【妄想亭日常】 「春よ来い」 三遊亭粋歌


新しい年が始まりました。私は、3月の真打昇進に向けて準備を進めています。昇進後は名前が弁財亭和泉(べんざいていいずみ)に変わります。

ちなみに初代です。新しい名前の入った手ぬぐい、扇子、のぼりなど、披露興行で使う必要な物はたくさんあります。デザイン決めも発注も全て自分でするので、忘れ物がないかヒヤヒヤの毎日です。

前座修行を共にした、ほぼ同期の5人の仲間たちと昇進するので、わからないことは皆に質問して情報交換しています。10年以上の付き合いなので、ほどほどに気づかいしつつ、遠慮し過ぎず、お互いの性格もわかっているので、いつも話が早いです。

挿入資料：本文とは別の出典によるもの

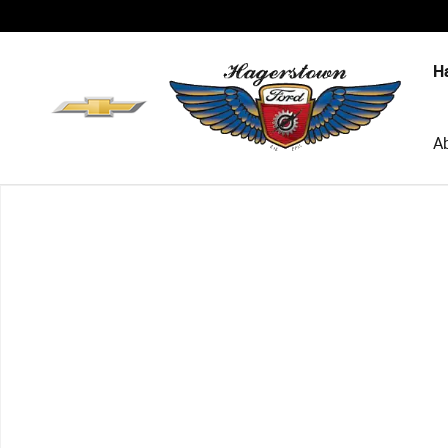
Skip to main content
H
A
New 2026 Ford Explorer Active SUV Photo 1 of 1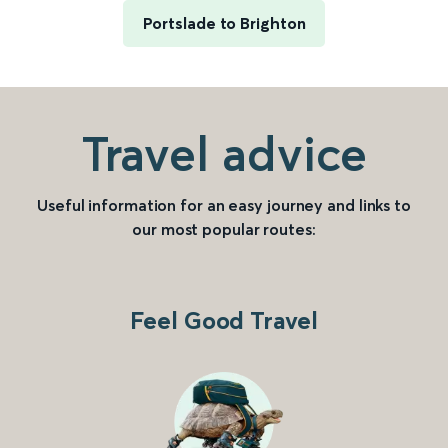
Portslade to Brighton
Travel advice
Useful information for an easy journey and links to
our most popular routes:
Feel Good Travel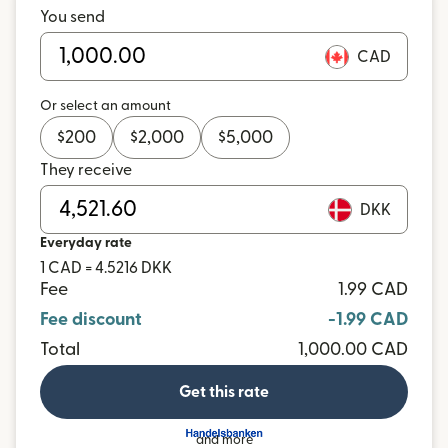
You send
CAD
Or select an amount
$
200
$
2,000
$
5,000
They receive
DKK
Everyday rate
1 CAD = 4.5216 DKK
Fee
1.99 CAD
Fee discount
-1.99 CAD
Total
1,000.00 CAD
Get this rate
and more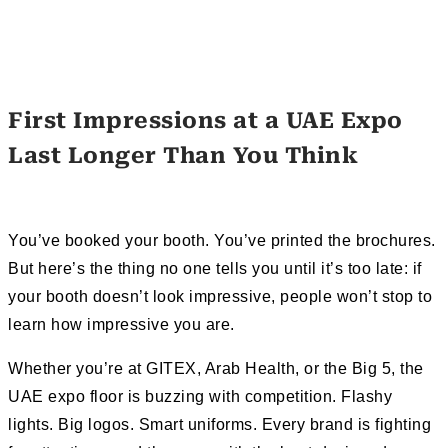
First Impressions at a UAE Expo
Last Longer Than You Think
You’ve booked your booth. You’ve printed the brochures.
But here’s the thing no one tells you until it’s too late: if
your booth doesn’t look impressive, people won’t stop to
learn how impressive you are.
Whether you’re at GITEX, Arab Health, or the Big 5, the
UAE expo floor is buzzing with competition. Flashy
lights. Big logos. Smart uniforms. Every brand is fighting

さすが同じ釜の飯を食った仲間、もとい同じ某寄席裏にある激安弁当屋の、大盛りごはんにおかずは大量の揚げ物とケチャップで味付けしたパスタの250円弁当(今はもう少し値上がりしているらしい)を前座部屋で一緒に食べた仲間たちです。あのガッツリしたお弁当を完食できたあの頃は、みんな若くて胃が丈夫でした。

全員二ツ目に昇進して、それぞれ模索して、なんとか真打昇進が決まったら、コロナの世界真っ最中で、人生ってわからないものです。

「この状況の中で、真打昇進大変でしょ」とよく言われますが、逆にこんな時期なのに真打昇進を決めて頂けたことは、本当にありがたいと思っています。

噺家(はなしか)になる前、寄席ってなんでこんなに居心地がいいんだろうと思っていました。芸人はお客さまに喜んでもらうために全力で、芸は誰に対しても平等で、寄席は365日笑っていい場所で、そのお客さんの笑い声と芸人の呼吸がこの空間を作っている。日本で一番すてきな場所だ。

寄席が好き! 落語が好き! と思っていたら、いつの間にか落語家になっていました。おかげさまでずっと憧れていた寄席の主任(トリ)がとれます。

鈴本演芸場、新宿末廣亭、浅草演芸ホール、池袋演芸場、国立演芸場、各寄席2日間ずつ大切に勤めていきたいと思います。